*STUDY QUESTIONS*
(a) Answer these questions about the treatment methods excerpt, each on its own line:
(i) What classification system was used to evaluate all patients?
(ii) At what frequency were the impulses applied in group 1?
(iii) Where was the passive electrode placed?
(b) Quote the treatment methods excerpt word for word, starting at "All patients were" and ending at "physical therapy procedure.".

*SELECTED EXCERPT*
—————

All patients were evaluated using the Clinical, Etiologic, Anatomic, Pathophysiologic (CEAP) classification for chronic venous insufficiency (Table 1). Patients from all comparative groups received a single physical therapy procedure.
For HVS in group 1, a constant current generator was used (Ionoson, Physiomed Electromedizin AG, Germany). Double peak, monophasic impulses of 100 µs and a frequency of 100 Hz were applied. The voltage was set at 100. Stimulation was performed with a current that produced no motion effects, only a tingling sensation. Electrodes were made of conductive carbon rubber. The active electrode (cathode) size was matched to wound size, and placed on saline soaked gauze directly on the wound. The passive electrode (anode) was positioned above the knee joint, on the frontal surface of the patient’s thigh. The duration of procedure was 50 minutes (Figure 2).

—————

*COLLECTED DATA*

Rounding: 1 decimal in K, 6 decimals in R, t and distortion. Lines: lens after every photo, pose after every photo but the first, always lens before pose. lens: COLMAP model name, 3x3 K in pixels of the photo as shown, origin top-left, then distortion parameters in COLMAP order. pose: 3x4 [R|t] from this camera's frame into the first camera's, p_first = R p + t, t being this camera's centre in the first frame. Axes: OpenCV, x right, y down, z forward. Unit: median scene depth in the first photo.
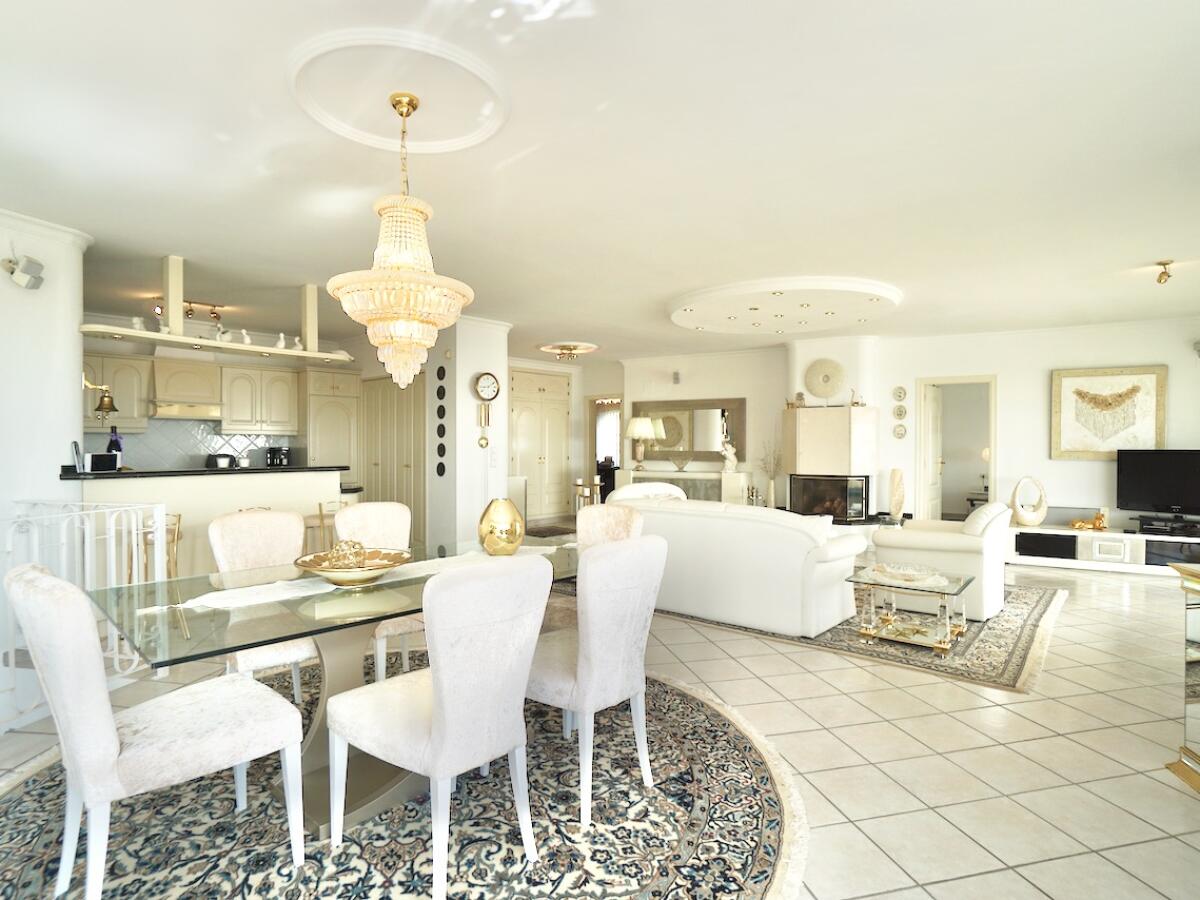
lens RADIAL K [[671.9, 0, 600.0], [0, 671.9, 450.0], [0, 0, 1]] dist [-0.004037, -0.000297]
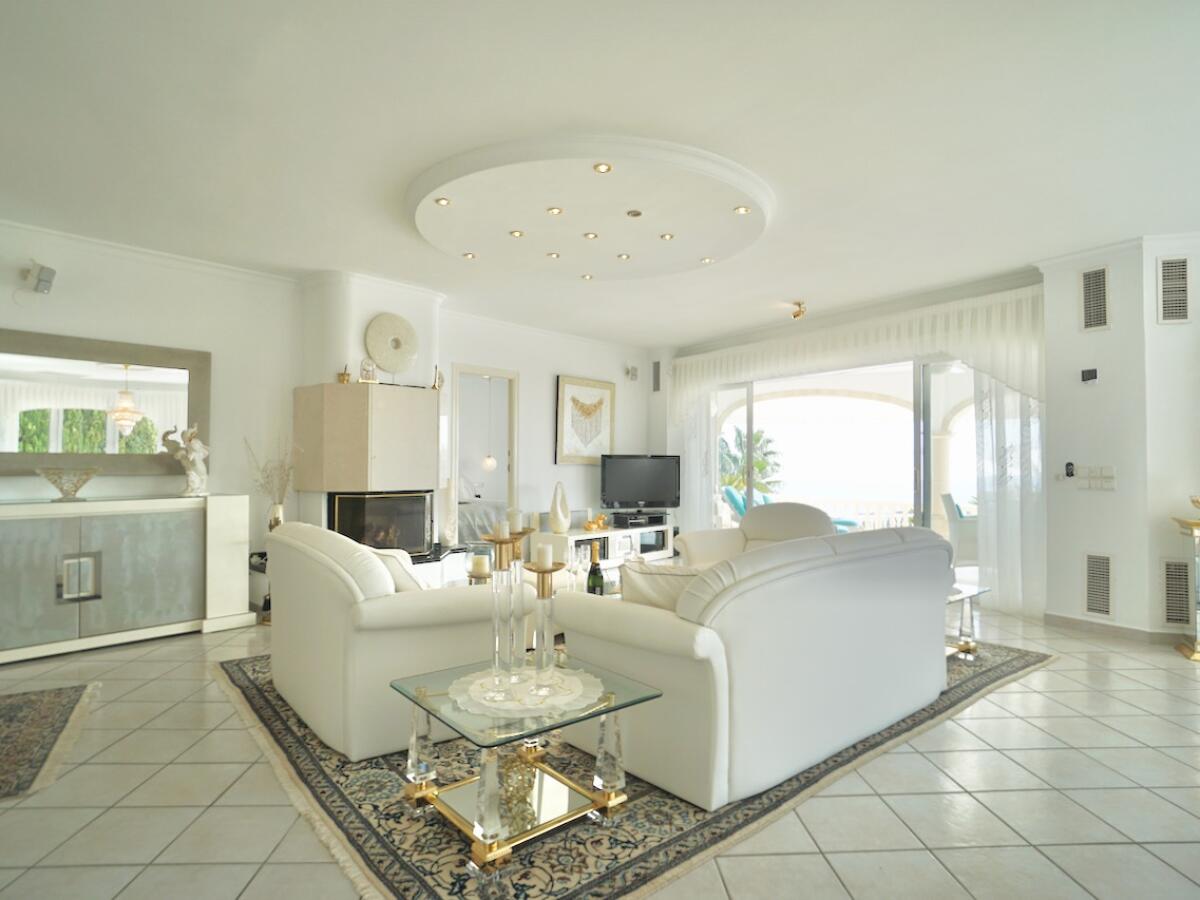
lens RADIAL K [[671.9, 0, 600.0], [0, 671.9, 450.0], [0, 0, 1]] dist [-0.004037, -0.000297]
pose [[0.171542, 0.018788, 0.984998, -0.314800], [0.005831, 0.999781, -0.020085, 0.013830], [-0.985160, 0.009189, 0.171395, 0.777415]]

—————

*ANSWERS FOR THIS EXERCISE*
(a)
(i) The Clinical, Etiologic, Anatomic, Pathophysiologic (CEAP) classification for chronic venous insufficiency.
(ii) 100 Hz.
(iii) Above the knee joint, on the frontal surface of the patient's thigh.

(b)
All patients were evaluated using the Clinical, Etiologic, Anatomic, Pathophysiologic (CEAP) classification for chronic venous insufficiency (Table 1). Patients from all comparative groups received a single physical therapy procedure.